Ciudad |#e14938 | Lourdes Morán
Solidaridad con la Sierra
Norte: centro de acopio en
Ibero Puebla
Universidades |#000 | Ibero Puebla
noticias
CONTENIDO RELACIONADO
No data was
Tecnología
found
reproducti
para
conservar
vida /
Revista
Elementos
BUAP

==================================================

■ INSTRUCTIONS FOR THE TASK:
Rewrite the listing with "Ibero Puebla" changed to "IBERO Puebla" everywhere it occurs, leaving every other line as it is.

■ OUTPUT:
Ciudad |#e14938 | Lourdes Morán
Solidaridad con la Sierra
Norte: centro de acopio en
IBERO Puebla
Universidades |#000 | IBERO Puebla
noticias
CONTENIDO RELACIONADO
No data was
Tecnología
found
reproducti
para
conservar
vida /
Revista
Elementos
BUAP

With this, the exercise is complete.